# Yet another newbie



## woodartdesign (Apr 16, 2013)

Hopefully you all aren't tired of hearing a CNC newbie ask about equipment so here goes

I have 30 years of woodworking experience (high end furniture) but am just beginning the process of getting set up with a CNC router. I have $5,000 (not including computer) budget and plan to cut solid wood, MDF and hopefully plastics and thin aluminum. I need at least a 2x2 table and would prefer 2x4 or even 4x4 if possible. 4-axis would be nice but not necessary at this point.

I'm open to doing the assembly but don't want to deal with a full DIY machine. I've looked at Zenbot, Vortech, Torchmate, ProCut, CNC Router Parts and the Probotix Fireball Meteor. Are there any other machines that you might recommend and/or would you recommend one of the named machines?

Thanks,
Tony


----------



## MEBCWD (Jan 14, 2012)

woodartdesign said:


> 4-axis would be nice but not necessary at this point.


Hi Tony,

Welcome to the Router Forums.

If you try to add the 4th axis later you may find that you are limited by what the add on is capable of doing. If you think you will want the 4th axis in the future you should investigate weather the manufacturer has designed an add on that is reasonably priced and easy to add later.

You may pay more for a unit with the 4th axis already designed into the machine but it will probably give you the most capability over those machines that are not designed for a 4th axis add on.

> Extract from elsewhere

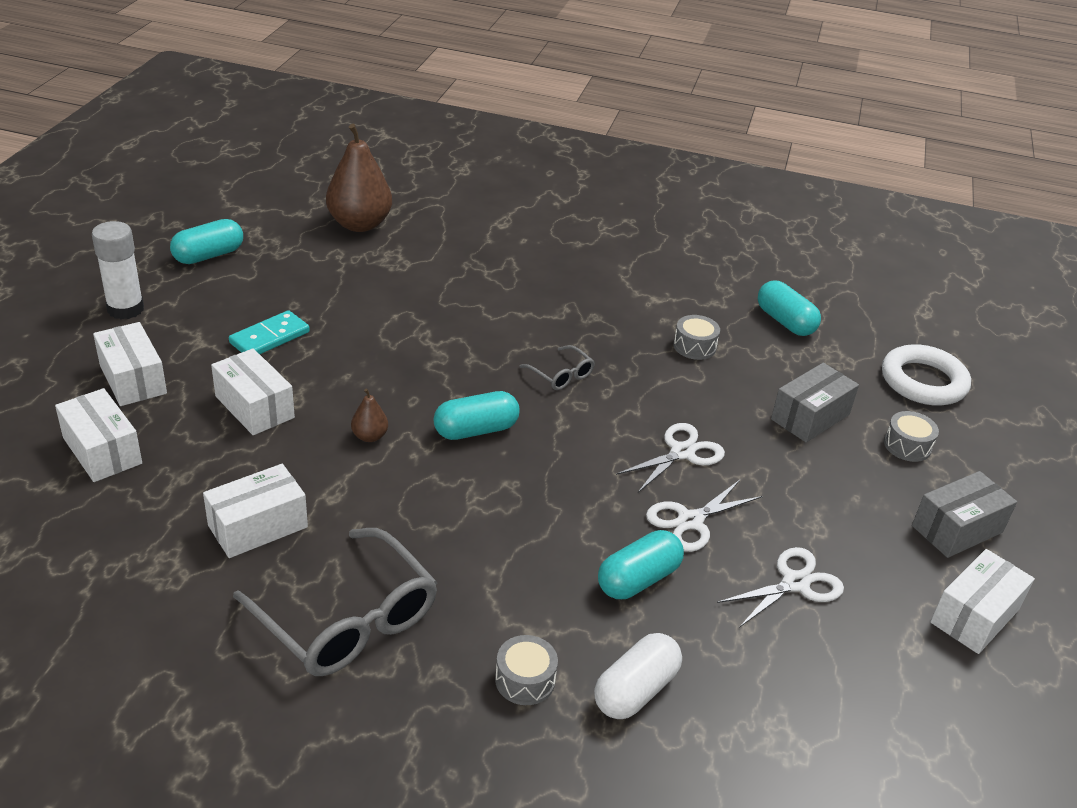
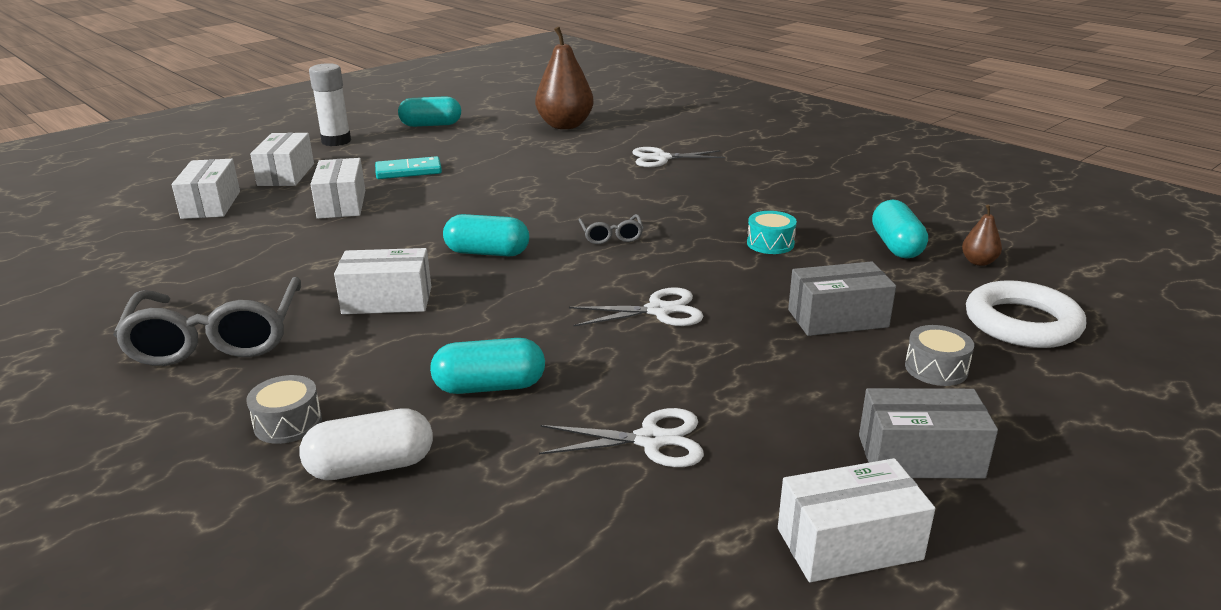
camera: 35 degrees right, 10 degrees down
white box [203,464,308,558] -> white box moved to [334,248,431,314]
brown pear [351,388,388,442] -> brown pear moved to [962,205,1002,266]
white scissors [646,480,763,552] -> white scissors moved to [632,147,725,167]
grey drum [673,315,720,360] -> turquoise drum [747,211,797,254]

I am planing to add a 4th axis to one of my CNCs and even doing it myself will probably cost more than you would pay for the 4th axis to be added to the original machine. 

Also make sure your power source will handle the unit you choose. You will probably not have problems in this area but I noticed a brand new, never used unit for sale because the buyer did not have the power requirements to handle the equipment he purchased.

Hope this is helpful,


----------



## carlp. (Nov 3, 2012)

*Welcome to the forum*

Hi Tony welcome to the forum kind regards carl


----------



## laurent_parti (May 15, 2013)

Hi tony welcome from a Newbie too


----------